Westbrook, on the other hand, is due $47 million in his final year. That’s an entirely different animal.

Chris Paul is making $40 million/year and he’s already older than Love will be when his contract is up.

It’s moveable. Very moveable. Especially with the cap around $116 million next year.

Did you see what Al Horford just received from Philly at 33 years of age? Tobias Harris? Khris Middleton?

That Love contract looks better by the day.

I’m all for moving Love. I’ve been an advocate of moving him for two years.

However, it’s just plain stupid to set a deadline on it and make yourself take the best offer by that point. We have plenty of time and cap (after this season) to wait for the right offer.

In the meantime, you keep him healthy and rest him on back-to-backs. You rest him situationally after he’s played 4-5 in a row. At most, he plays about 60 games if he isn’t moved by the deadline.
 
We are a 20-25 win team like the Knicks. The hornets are a 15-20win team imo
 
Notice I said ‘if they stay healthy?’ I’d only take that bet with the veterans playing a minimum number of games. If the Cavs hold the veterans out, then I don’t take that bet. Then again, I don’t really understand the point of keeping Kevin Love around if you aren’t going to play him & he’s just a depreciating asset?? That just makes no sense to me.

Just so we’re clear...

You’re NOT confident enough to make a wager on the Cavs without caveats, yes?

And for what it’s worth, Kevin Love could play the entire season (he won’t) and I would still be confident enough to bet on sub 30 wins.
 
Just so we’re clear...

You’re NOT confident enough to make a wager on the Cavs without caveats, yes?

And for what it’s worth, Kevin Love could play the entire season (he won’t) and I would still be confident enough to bet on sub 30 wins.
That’s right.
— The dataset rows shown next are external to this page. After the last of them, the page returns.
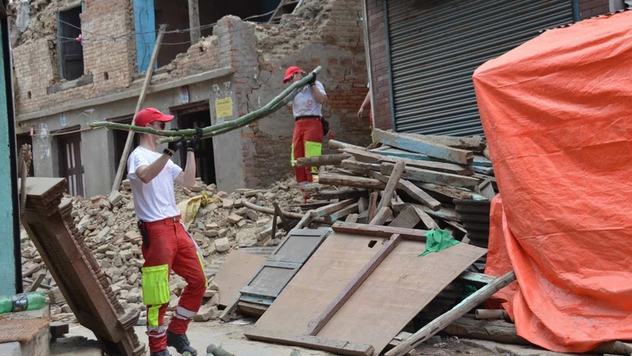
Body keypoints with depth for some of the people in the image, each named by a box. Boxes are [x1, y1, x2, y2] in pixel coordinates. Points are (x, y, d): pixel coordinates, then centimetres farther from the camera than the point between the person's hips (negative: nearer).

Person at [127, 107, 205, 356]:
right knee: (158, 293, -4)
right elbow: (145, 176, -32)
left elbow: (188, 182, 12)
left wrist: (190, 150, 9)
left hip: (176, 226, 9)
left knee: (198, 280, 12)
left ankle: (176, 332, 24)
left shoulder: (163, 158, 19)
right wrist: (169, 152, -40)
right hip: (156, 230, -9)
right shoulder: (138, 156, -8)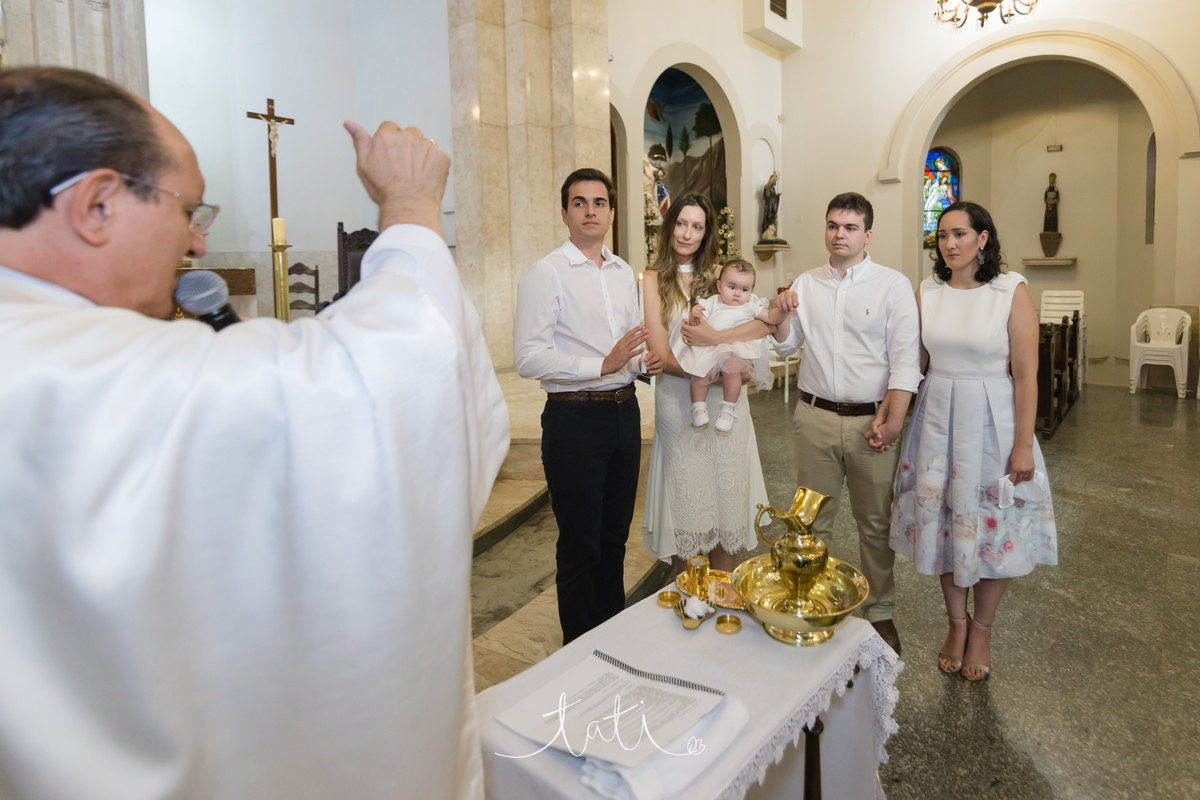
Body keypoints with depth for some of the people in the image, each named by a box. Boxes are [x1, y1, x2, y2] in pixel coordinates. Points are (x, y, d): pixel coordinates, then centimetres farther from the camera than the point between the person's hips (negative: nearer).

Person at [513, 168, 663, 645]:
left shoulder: (624, 273, 14)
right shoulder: (547, 274, -9)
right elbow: (528, 358, -18)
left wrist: (645, 361, 2)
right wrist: (602, 366, -24)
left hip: (624, 413, 7)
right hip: (575, 418, -7)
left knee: (615, 536, 18)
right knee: (580, 546, 4)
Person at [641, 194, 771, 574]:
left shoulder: (719, 275, 9)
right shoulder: (655, 280, 0)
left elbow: (767, 322, -5)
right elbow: (661, 356, -8)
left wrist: (715, 338, -18)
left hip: (725, 403, 3)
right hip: (677, 402, -3)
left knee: (725, 497, 8)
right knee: (684, 500, 5)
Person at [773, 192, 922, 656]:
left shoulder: (893, 285, 0)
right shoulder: (806, 284, 10)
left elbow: (905, 358, -6)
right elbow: (786, 346, 15)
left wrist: (892, 419, -14)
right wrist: (781, 314, -5)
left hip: (871, 421, -2)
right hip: (815, 417, 3)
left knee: (876, 524, 9)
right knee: (812, 521, 10)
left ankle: (879, 611, 26)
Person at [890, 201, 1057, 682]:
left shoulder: (1012, 293, -9)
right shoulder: (927, 292, 3)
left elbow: (1026, 376, -10)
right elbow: (914, 362, 6)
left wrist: (1024, 445, -12)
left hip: (991, 421, -3)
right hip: (937, 419, 3)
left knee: (991, 524, 8)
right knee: (942, 518, 11)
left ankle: (982, 628, 30)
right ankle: (956, 621, 32)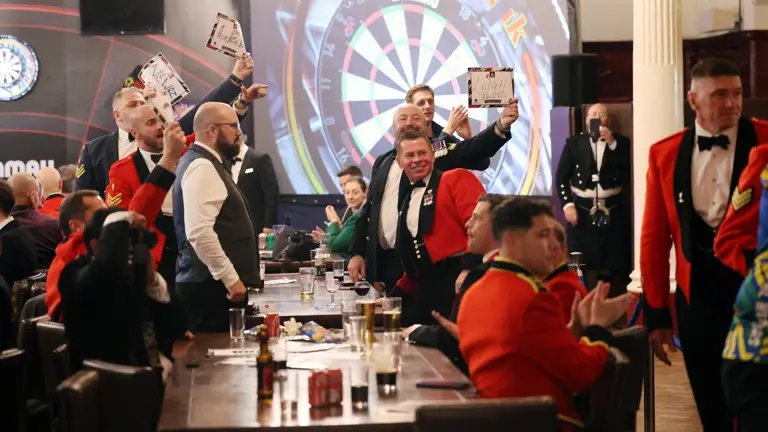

Veterans drive wins and if the Cavs hold their vets out, either due to injury or just to rest them, that will affect their record. These are unknowns that we don’t know, which would have a great impact on their record.
 
It’s possible the Cavs decided to tank because a once in a generation type guy was in the draft.
 
That’s right. Veterans drive wins and if the Cavs hold their vets out, either due to injury or just to rest them, that will affect their record. These are unknowns that we don’t know, which would have a great impact on their record.

We have veterans that are going to drive wins? It's the same group of veterans as last year except subtract Rodney Hood, George Hill and Alec Burks and add Delly and Love. I doubt that’s enough veteran presence to make one worry about winning too many games. 30 wins will be a real nice accomplishment for this team (IMO) and we'd still keep our draft pick.
 
Playing our vets would have the opposite reaction. We’d probably win more playing the young guys.